## EXERCISE BRIEF
The expected answer is the set of lines in the data below between the line holding "G54D67*X435000Y65000D03*" and the line holding "G54D67*X322500Y67500D03*", inclusive, written out exactly.

## PROVIDED RECORDS
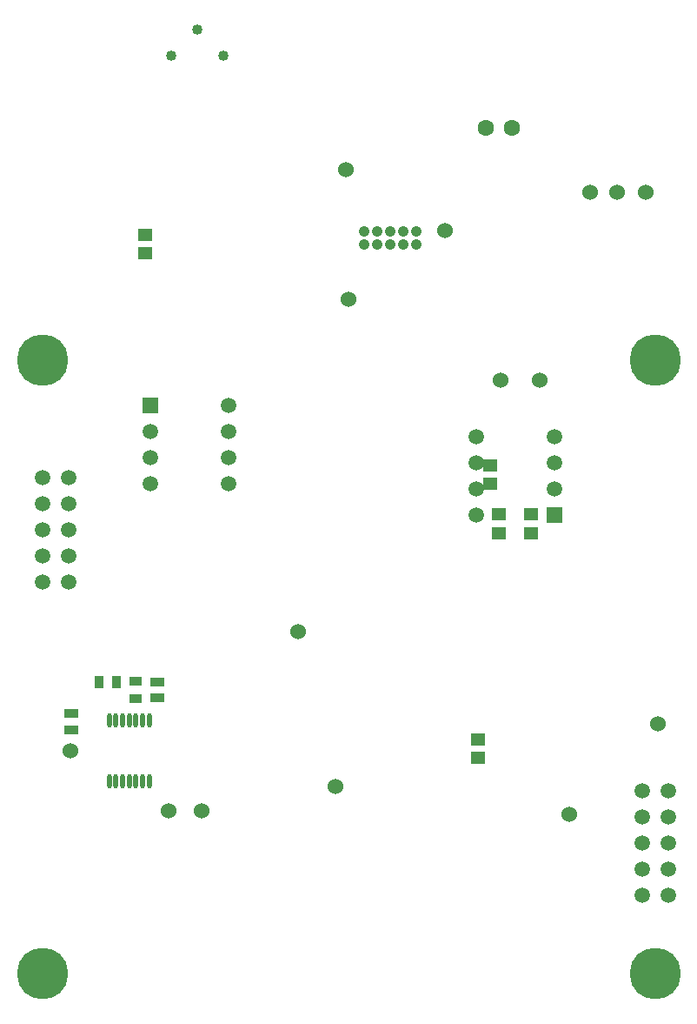
<source format=gbr>
G04 Layer_Color=255*
%FSLAX26Y26*%
%MOIN*%
%TF.FileFunction,Pads,Bot*%
%TF.Part,Single*%
G01*
G75*
%TA.AperFunction,SMDPad,CuDef*%
%ADD10R,0.057087X0.045276*%
%ADD13R,0.051181X0.033465*%
%ADD21R,0.033465X0.051181*%
%ADD22R,0.053150X0.037402*%
%TA.AperFunction,ComponentPad*%
%ADD25C,0.060000*%
%ADD26C,0.059055*%
%ADD27C,0.062992*%
%ADD28C,0.040000*%
%ADD29R,0.059055X0.059055*%
%TA.AperFunction,ViaPad*%
%ADD30C,0.196850*%
%TA.AperFunction,ComponentPad*%
%ADD31C,0.042000*%
%TA.AperFunction,SMDPad,CuDef*%
%ADD47O,0.017716X0.055118*%
D10*
X1822110Y977677D02*
D03*
Y1048543D02*
D03*
X545110Y2981543D02*
D03*
Y2910677D02*
D03*
X2025000Y1910433D02*
D03*
Y1839567D02*
D03*
X1869134Y2028134D02*
D03*
Y2099000D02*
D03*
X1900000Y1839566D02*
D03*
Y1910432D02*
D03*
D13*
X508110Y1271575D02*
D03*
Y1204646D02*
D03*
D21*
X433575Y1269110D02*
D03*
X366646D02*
D03*
D22*
X260110Y1085614D02*
D03*
Y1148606D02*
D03*
X591110Y1206614D02*
D03*
Y1269606D02*
D03*
D25*
X2170000Y760000D02*
D03*
X634913Y774110D02*
D03*
X2058338Y2423260D02*
D03*
X1908732D02*
D03*
X1315110Y3231110D02*
D03*
X1323110Y2735110D02*
D03*
X2466110Y3145110D02*
D03*
X2355110Y3145110D02*
D03*
X2250110Y3143810D02*
D03*
X1694110Y2997110D02*
D03*
X1132110Y1463110D02*
D03*
X760110Y774110D02*
D03*
X257759Y1005858D02*
D03*
X1275110Y868110D02*
D03*
X2511110Y1107110D02*
D03*
D26*
X150110Y2050110D02*
D03*
Y1950110D02*
D03*
Y1850110D02*
D03*
Y1750110D02*
D03*
Y1650110D02*
D03*
X250110Y2050110D02*
D03*
Y1950110D02*
D03*
Y1850110D02*
D03*
Y1750110D02*
D03*
Y1650110D02*
D03*
X1814134Y2209568D02*
D03*
Y2109568D02*
D03*
Y2009568D02*
D03*
Y1909568D02*
D03*
X2114134Y2209568D02*
D03*
Y2109568D02*
D03*
Y2009568D02*
D03*
X2450110Y850110D02*
D03*
Y750110D02*
D03*
Y650110D02*
D03*
Y550110D02*
D03*
Y450110D02*
D03*
X2550110Y850110D02*
D03*
Y750110D02*
D03*
Y650110D02*
D03*
Y550110D02*
D03*
Y450110D02*
D03*
X866110Y2027110D02*
D03*
Y2127110D02*
D03*
Y2227110D02*
D03*
Y2327110D02*
D03*
X566110Y2027110D02*
D03*
Y2127110D02*
D03*
Y2227110D02*
D03*
D27*
X1952110Y3390110D02*
D03*
X1852110D02*
D03*
D28*
X644110Y3669110D02*
D03*
X844110D02*
D03*
X744110Y3769110D02*
D03*
D29*
X2114134Y1909568D02*
D03*
X566110Y2327110D02*
D03*
D30*
X150110Y150110D02*
D03*
X2500110D02*
D03*
X150110Y2500110D02*
D03*
X2500110D02*
D03*
D31*
X1585110Y2995112D02*
D03*
Y2945112D02*
D03*
X1535110Y2995112D02*
D03*
Y2945112D02*
D03*
X1485110Y2995112D02*
D03*
Y2945112D02*
D03*
X1435110Y2995112D02*
D03*
Y2945112D02*
D03*
X1385110Y2995112D02*
D03*
Y2945112D02*
D03*
D47*
X406929Y1121252D02*
D03*
X432520D02*
D03*
X458110D02*
D03*
X483701D02*
D03*
X509291D02*
D03*
X534882D02*
D03*
X560473D02*
D03*
X406929Y888968D02*
D03*
X432520D02*
D03*
X458110D02*
D03*
X483701D02*
D03*
X509291D02*
D03*
X534882D02*
D03*
X560473D02*
D03*
%TF.MD5,2664caa3029175426df78cc702c070af*%
M02*

</source>
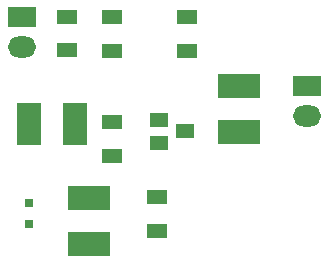
<source format=gbr>
G04 --- HEADER BEGIN --- *
%TF.GenerationSoftware,LibrePCB,LibrePCB,0.1.5*%
%TF.CreationDate,2021-06-20T18:39:02*%
%TF.ProjectId,Project_1 - Project_1,33df2010-fc84-4cad-912d-d0e73ea2b767,v1*%
%TF.Part,Single*%
%FSLAX66Y66*%
%MOMM*%
G01*
G74*
G04 --- HEADER END --- *
G04 --- APERTURE LIST BEGIN --- *
%ADD10R,3.6X2.1*%
%ADD11R,1.8X1.25*%
%ADD12O,2.39X1.787*%
%ADD13R,2.39X1.787*%
%ADD14R,0.7X0.7*%
%ADD15R,1.6X1.2*%
%ADD16R,2.1X3.6*%
G04 --- APERTURE LIST END --- *
G04 --- BOARD BEGIN --- *
D10*
X8255000Y5760000D03*
X8255000Y1860000D03*
D11*
X10160000Y21110000D03*
X10160000Y18260000D03*
X16510000Y21110000D03*
X16510000Y18260000D03*
X13970000Y5870000D03*
X13970000Y3020000D03*
D12*
X26670000Y12700000D03*
D13*
X26670000Y15240000D03*
D11*
X6360000Y21140000D03*
X6360000Y18290000D03*
X10160000Y12220000D03*
X10160000Y9370000D03*
D14*
X3175000Y5345000D03*
X3175000Y3545000D03*
D12*
X2540000Y18595000D03*
D13*
X2540000Y21135000D03*
D15*
X14140000Y10480000D03*
X16340000Y11430000D03*
X14140000Y12380000D03*
D10*
X20955000Y11385000D03*
X20955000Y15285000D03*
D16*
X7030000Y12065000D03*
X3130000Y12065000D03*
G04 --- BOARD END --- *
%TF.MD5,9d6dc7a372de4df1d6bbf62a7860e546*%
M02*

</source>
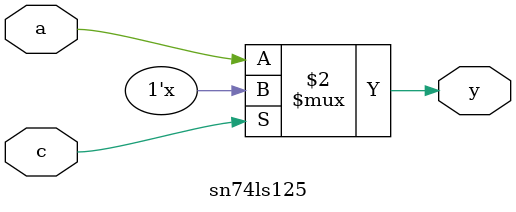
<source format=v>
module sn74ls125(y, a, c);
input a, c;
output y;
wire cint;

parameter
	// TI TTL data book Vol 1, 1985
	tPLH_min=0, tPLH_typ=8,           tPLH_max=13,
	tPHL_min=0, tPHL_typ=12,          tPHL_max=18,
	tPZH_min=0, tPZH_typ=11-tPLH_typ, tPZH_max=17-tPLH_max,
	tPZL_min=0, tPZL_typ=16-tPHL_typ, tPZL_max=25-tPHL_max;
// does not respect tPHZ, tPLZ !

	assign #(tPZH_min : tPZH_typ : tPZH_max,
		   tPZL_min : tPZL_typ : tPZL_max)
		cint = ~c;

	assign #(tPLH_min : tPLH_typ : tPLH_max,
  		     tPHL_min : tPHL_typ : tPHL_max)
		y = cint ? a : 1'bz;

endmodule

</source>
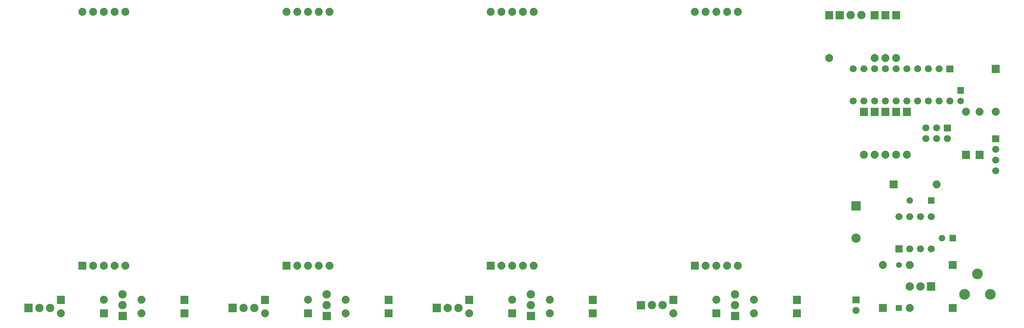
<source format=gbr>
G04 start of page 7 for group -4062 idx -4062 *
G04 Title: Septimus, soldermask *
G04 Creator: pcb 20140316 *
G04 CreationDate: Mon Jun  9 18:26:02 2014 UTC *
G04 For: scheibler *
G04 Format: Gerber/RS-274X *
G04 PCB-Dimensions (mil): 10000.00 4000.00 *
G04 PCB-Coordinate-Origin: lower left *
%MOIN*%
%FSLAX25Y25*%
%LNBOTTOMMASK*%
%ADD72C,0.0995*%
%ADD71C,0.0560*%
%ADD70C,0.0860*%
%ADD69C,0.0610*%
%ADD68C,0.0660*%
%ADD67C,0.0780*%
%ADD66C,0.0001*%
%ADD65C,0.0740*%
G54D65*X95000Y340600D03*
X105000D03*
G54D66*G36*
X91300Y108100D02*Y100700D01*
X98700D01*
Y108100D01*
X91300D01*
G37*
G54D65*X105000Y104400D03*
X115000D03*
X125000D03*
X135000D03*
X115000Y340600D03*
X125000D03*
X135000D03*
G54D66*G36*
X128600Y61400D02*Y53600D01*
X136400D01*
Y61400D01*
X128600D01*
G37*
G54D67*X132500Y67500D03*
Y77500D03*
G54D66*G36*
X111300Y63700D02*Y56300D01*
X118700D01*
Y63700D01*
X111300D01*
G37*
G54D65*X115000Y72500D03*
G54D66*G36*
X421100Y68900D02*Y61100D01*
X428900D01*
Y68900D01*
X421100D01*
G37*
G54D67*X435000Y65000D03*
G54D66*G36*
X376300Y63700D02*Y56300D01*
X383700D01*
Y63700D01*
X376300D01*
G37*
G36*
Y76200D02*Y68800D01*
X383700D01*
Y76200D01*
X376300D01*
G37*
G54D67*X445000Y65000D03*
G54D65*X455000Y60000D03*
G54D66*G36*
X451300Y76200D02*Y68800D01*
X458700D01*
Y76200D01*
X451300D01*
G37*
G36*
X508600Y61400D02*Y53600D01*
X516400D01*
Y61400D01*
X508600D01*
G37*
G54D65*X530000Y60000D03*
G54D66*G36*
X491300Y63700D02*Y56300D01*
X498700D01*
Y63700D01*
X491300D01*
G37*
G54D67*X512500Y67500D03*
G54D65*X530000Y72500D03*
X495000D03*
G54D67*X512500Y77500D03*
G54D66*G36*
X471300Y108100D02*Y100700D01*
X478700D01*
Y108100D01*
X471300D01*
G37*
G54D65*X485000Y104400D03*
X495000D03*
X505000D03*
X515000D03*
G54D66*G36*
X566300Y63700D02*Y56300D01*
X573700D01*
Y63700D01*
X566300D01*
G37*
G36*
Y76200D02*Y68800D01*
X573700D01*
Y76200D01*
X566300D01*
G37*
G36*
X231100Y68900D02*Y61100D01*
X238900D01*
Y68900D01*
X231100D01*
G37*
G54D67*X245000Y65000D03*
X255000D03*
G54D65*X265000Y60000D03*
G54D66*G36*
X186300Y63700D02*Y56300D01*
X193700D01*
Y63700D01*
X186300D01*
G37*
G54D65*X150000Y60000D03*
G54D67*X322500Y77500D03*
G54D66*G36*
X281300Y108100D02*Y100700D01*
X288700D01*
Y108100D01*
X281300D01*
G37*
G54D65*X295000Y104400D03*
X305000D03*
X315000D03*
X325000D03*
X340000Y60000D03*
Y72500D03*
G54D66*G36*
X318600Y61400D02*Y53600D01*
X326400D01*
Y61400D01*
X318600D01*
G37*
G54D67*X322500Y67500D03*
G54D66*G36*
X301300Y63700D02*Y56300D01*
X308700D01*
Y63700D01*
X301300D01*
G37*
G54D65*X305000Y72500D03*
G54D66*G36*
X261300Y76200D02*Y68800D01*
X268700D01*
Y76200D01*
X261300D01*
G37*
G36*
X186300D02*Y68800D01*
X193700D01*
Y76200D01*
X186300D01*
G37*
G54D65*X150000Y72500D03*
G54D66*G36*
X41100Y68900D02*Y61100D01*
X48900D01*
Y68900D01*
X41100D01*
G37*
G54D67*X55000Y65000D03*
X65000D03*
G54D65*X75000Y60000D03*
G54D66*G36*
X71300Y76200D02*Y68800D01*
X78700D01*
Y76200D01*
X71300D01*
G37*
G54D65*X285000Y340600D03*
X295000D03*
X305000D03*
X315000D03*
X325000D03*
X475000D03*
X485000D03*
X495000D03*
X505000D03*
X515000D03*
G54D66*G36*
X941700Y225800D02*Y219200D01*
X948300D01*
Y225800D01*
X941700D01*
G37*
G54D68*X945000Y212500D03*
Y202500D03*
Y192500D03*
G54D66*G36*
X926300Y211200D02*Y203800D01*
X933700D01*
Y211200D01*
X926300D01*
G37*
G54D65*X930000Y247500D03*
X917500D03*
X945000D03*
G54D66*G36*
X909450Y270550D02*Y264450D01*
X915550D01*
Y270550D01*
X909450D01*
G37*
G54D69*X912500Y257500D03*
G54D66*G36*
X913800Y211200D02*Y203800D01*
X921200D01*
Y211200D01*
X913800D01*
G37*
G36*
X941300Y291200D02*Y283800D01*
X948700D01*
Y291200D01*
X941300D01*
G37*
G36*
X899200Y290800D02*Y284200D01*
X905800D01*
Y290800D01*
X899200D01*
G37*
G54D68*X892500Y287500D03*
X882500D03*
X872500D03*
X862500D03*
X852500D03*
X842500D03*
X832500D03*
X822500D03*
G54D66*G36*
X858800Y251200D02*Y243800D01*
X866200D01*
Y251200D01*
X858800D01*
G37*
G36*
X848800D02*Y243800D01*
X856200D01*
Y251200D01*
X848800D01*
G37*
G36*
X838800D02*Y243800D01*
X846200D01*
Y251200D01*
X838800D01*
G37*
G54D68*X842500Y257500D03*
X852500D03*
G54D65*Y207500D03*
X842500D03*
X832500D03*
X822500D03*
G54D66*G36*
X828800Y251200D02*Y243800D01*
X836200D01*
Y251200D01*
X828800D01*
G37*
G36*
X818800D02*Y243800D01*
X826200D01*
Y251200D01*
X818800D01*
G37*
G54D68*X822500Y257500D03*
X832500D03*
G54D65*X862500Y207500D03*
G54D68*Y257500D03*
X872500D03*
X882500D03*
X892500D03*
X902500D03*
G54D66*G36*
X896700Y235800D02*Y229200D01*
X903300D01*
Y235800D01*
X896700D01*
G37*
G54D68*X900000Y222500D03*
X890000Y232500D03*
Y222500D03*
X880000D03*
Y232500D03*
G54D65*X665000Y340600D03*
X675000D03*
X685000D03*
X695000D03*
X705000D03*
G54D66*G36*
X796100Y341400D02*Y333600D01*
X803900D01*
Y341400D01*
X796100D01*
G37*
G54D67*X810000Y337500D03*
G54D66*G36*
X786300Y341200D02*Y333800D01*
X793700D01*
Y341200D01*
X786300D01*
G37*
G36*
X661300Y108100D02*Y100700D01*
X668700D01*
Y108100D01*
X661300D01*
G37*
G54D65*X645000Y60000D03*
G54D66*G36*
X641300Y76200D02*Y68800D01*
X648700D01*
Y76200D01*
X641300D01*
G37*
G36*
X611100Y71400D02*Y63600D01*
X618900D01*
Y71400D01*
X611100D01*
G37*
G54D67*X625000Y67500D03*
X635000D03*
G54D65*X675000Y104400D03*
X685000D03*
G54D66*G36*
X681300Y63700D02*Y56300D01*
X688700D01*
Y63700D01*
X681300D01*
G37*
G54D65*X685000Y72500D03*
X695000Y104400D03*
X705000D03*
G54D66*G36*
X756300Y76200D02*Y68800D01*
X763700D01*
Y76200D01*
X756300D01*
G37*
G54D67*X702500Y77500D03*
G54D66*G36*
X756300Y63700D02*Y56300D01*
X763700D01*
Y63700D01*
X756300D01*
G37*
G54D65*X720000Y60000D03*
Y72500D03*
G54D66*G36*
X698600Y61400D02*Y53600D01*
X706400D01*
Y61400D01*
X698600D01*
G37*
G54D67*X702500Y67500D03*
G54D66*G36*
X811700Y75800D02*Y69200D01*
X818300D01*
Y75800D01*
X811700D01*
G37*
G54D68*X815000Y62500D03*
G54D66*G36*
X838800Y341200D02*Y333800D01*
X846200D01*
Y341200D01*
X838800D01*
G37*
G36*
X848800D02*Y333800D01*
X856200D01*
Y341200D01*
X848800D01*
G37*
G54D65*X842500Y297500D03*
X852500D03*
G54D68*X812500Y287500D03*
G54D65*X832500Y297500D03*
G54D68*X812500Y257500D03*
G54D67*X820000Y337500D03*
G54D65*X790000Y297500D03*
G54D66*G36*
X828800Y341200D02*Y333800D01*
X836200D01*
Y341200D01*
X828800D01*
G37*
G36*
X846300Y183700D02*Y176300D01*
X853700D01*
Y183700D01*
X846300D01*
G37*
G36*
X851700Y123300D02*Y116700D01*
X858300D01*
Y123300D01*
X851700D01*
G37*
G54D68*X855000Y150000D03*
G54D66*G36*
X810700Y164300D02*Y155700D01*
X819300D01*
Y164300D01*
X810700D01*
G37*
G54D70*X815000Y130000D03*
G54D66*G36*
X901300Y108700D02*Y101300D01*
X908700D01*
Y108700D01*
X901300D01*
G37*
G36*
Y68700D02*Y61300D01*
X908700D01*
Y68700D01*
X901300D01*
G37*
G36*
X881100Y88900D02*Y81100D01*
X888900D01*
Y88900D01*
X881100D01*
G37*
G54D67*X875000Y85000D03*
X865000D03*
G54D65*Y105000D03*
Y65000D03*
G54D66*G36*
X836300Y68700D02*Y61300D01*
X843700D01*
Y68700D01*
X836300D01*
G37*
G54D65*X840000Y105000D03*
G54D66*G36*
X852200Y67800D02*Y62200D01*
X857800D01*
Y67800D01*
X852200D01*
G37*
G54D71*X855000Y105000D03*
G54D72*X928000Y96500D03*
X940000Y77500D03*
X916000D03*
G54D69*X865000Y165000D03*
G54D68*Y120000D03*
X875000D03*
Y150000D03*
X865000D03*
G54D65*X890000Y180000D03*
G54D66*G36*
X881950Y168050D02*Y161950D01*
X888050D01*
Y168050D01*
X881950D01*
G37*
G36*
X901950Y133050D02*Y126950D01*
X908050D01*
Y133050D01*
X901950D01*
G37*
G54D69*X895000Y130000D03*
G54D68*X885000Y120000D03*
Y150000D03*
M02*

</source>
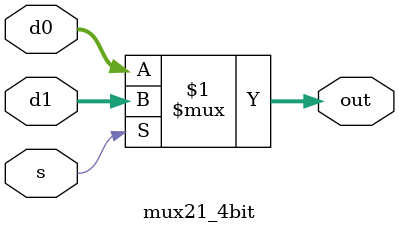
<source format=v>
`timescale 1ns / 1ps

// Multiplexer component
module mux21_4bit(
    input [3:0] d0,
    input [3:0] d1,
    input s,
    output [3:0] out
    );
	
	assign out = s ? d1 : d0;

endmodule

</source>
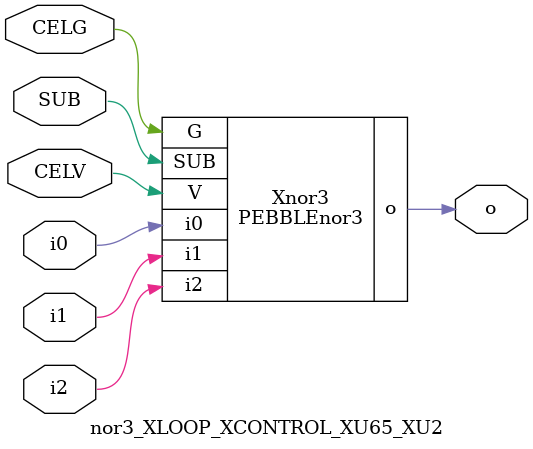
<source format=v>



module PEBBLEnor3 ( o, G, SUB, V, i0, i1, i2 );

  input i0;
  input V;
  input i2;
  input i1;
  input G;
  output o;
  input SUB;
endmodule

//Celera Confidential Do Not Copy nor3_XLOOP_XCONTROL_XU65_XU2
//Celera Confidential Symbol Generator
//NOR3
module nor3_XLOOP_XCONTROL_XU65_XU2 (CELV,CELG,i0,i1,i2,o,SUB);
input CELV;
input CELG;
input i0;
input i1;
input i2;
input SUB;
output o;

//Celera Confidential Do Not Copy nor3
PEBBLEnor3 Xnor3(
.V (CELV),
.i0 (i0),
.i1 (i1),
.i2 (i2),
.o (o),
.SUB (SUB),
.G (CELG)
);
//,diesize,PEBBLEnor3

//Celera Confidential Do Not Copy Module End
//Celera Schematic Generator
endmodule

</source>
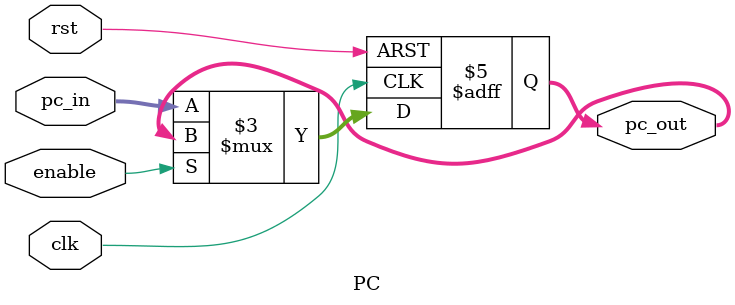
<source format=v>
module PC (clk,rst,enable,pc_in,pc_out);
    parameter DATA_WIDTH = 32;
    input clk , rst , enable;
    input [DATA_WIDTH-1:0] pc_in ;
    output reg [DATA_WIDTH-1:0] pc_out;

    always @(posedge clk , posedge rst) begin  // Asynchronous active high reset
        if (rst) begin
            pc_out <= 0;
        end
        else if (enable == 0) begin
            pc_out <= pc_in;
        end
    end
endmodule
</source>
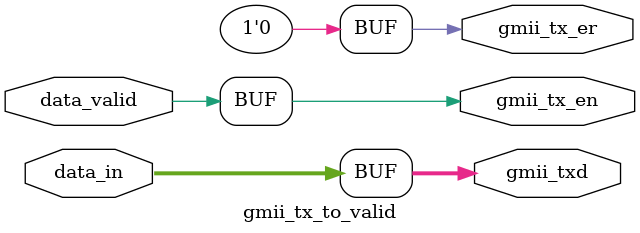
<source format=sv>
module gmii_tx_to_valid

(
    input   logic   [7:0]   data_in,
    input   logic           data_valid,

    output  logic   [7:0]   gmii_txd,
    output  logic           gmii_tx_en,
    output  logic           gmii_tx_er
);

    assign  gmii_txd    =   data_in;
    assign  gmii_tx_en  =   data_valid;
    assign  gmii_tx_er  =   'd0;

endmodule
</source>
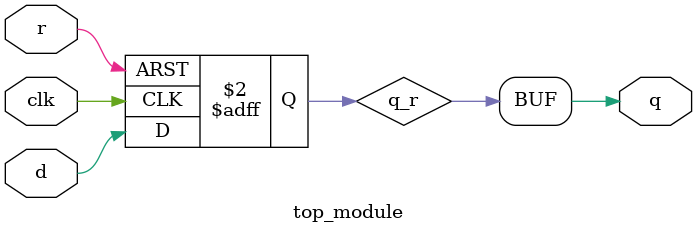
<source format=sv>
module top_module (
	input clk,
	input d,
	input r,
	output logic q
);
	logic q_r; //internal signal for storing output
	
	always_ff @(posedge clk or posedge r)
	begin
		if (r)
			q_r <= 0;
		else
			q_r <= d;
	end
	
	assign q = q_r;
	
endmodule

</source>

## ANSWER TO THE PROBLEM
G54D67*X435000Y65000D03*
G54D66*G36*
X376300Y63700D02*Y56300D01*
X383700D01*
Y63700D01*
X376300D01*
G37*
G36*
Y76200D02*Y68800D01*
X383700D01*
Y76200D01*
X376300D01*
G37*
G54D67*X445000Y65000D03*
G54D65*X455000Y60000D03*
G54D66*G36*
X451300Y76200D02*Y68800D01*
X458700D01*
Y76200D01*
X451300D01*
G37*
G36*
X508600Y61400D02*Y53600D01*
X516400D01*
Y61400D01*
X508600D01*
G37*
G54D65*X530000Y60000D03*
G54D66*G36*
X491300Y63700D02*Y56300D01*
X498700D01*
Y63700D01*
X491300D01*
G37*
G54D67*X512500Y67500D03*
G54D65*X530000Y72500D03*
X495000D03*
G54D67*X512500Y77500D03*
G54D66*G36*
X471300Y108100D02*Y100700D01*
X478700D01*
Y108100D01*
X471300D01*
G37*
G54D65*X485000Y104400D03*
X495000D03*
X505000D03*
X515000D03*
G54D66*G36*
X566300Y63700D02*Y56300D01*
X573700D01*
Y63700D01*
X566300D01*
G37*
G36*
Y76200D02*Y68800D01*
X573700D01*
Y76200D01*
X566300D01*
G37*
G36*
X231100Y68900D02*Y61100D01*
X238900D01*
Y68900D01*
X231100D01*
G37*
G54D67*X245000Y65000D03*
X255000D03*
G54D65*X265000Y60000D03*
G54D66*G36*
X186300Y63700D02*Y56300D01*
X193700D01*
Y63700D01*
X186300D01*
G37*
G54D65*X150000Y60000D03*
G54D67*X322500Y77500D03*
G54D66*G36*
X281300Y108100D02*Y100700D01*
X288700D01*
Y108100D01*
X281300D01*
G37*
G54D65*X295000Y104400D03*
X305000D03*
X315000D03*
X325000D03*
X340000Y60000D03*
Y72500D03*
G54D66*G36*
X318600Y61400D02*Y53600D01*
X326400D01*
Y61400D01*
X318600D01*
G37*
G54D67*X322500Y67500D03*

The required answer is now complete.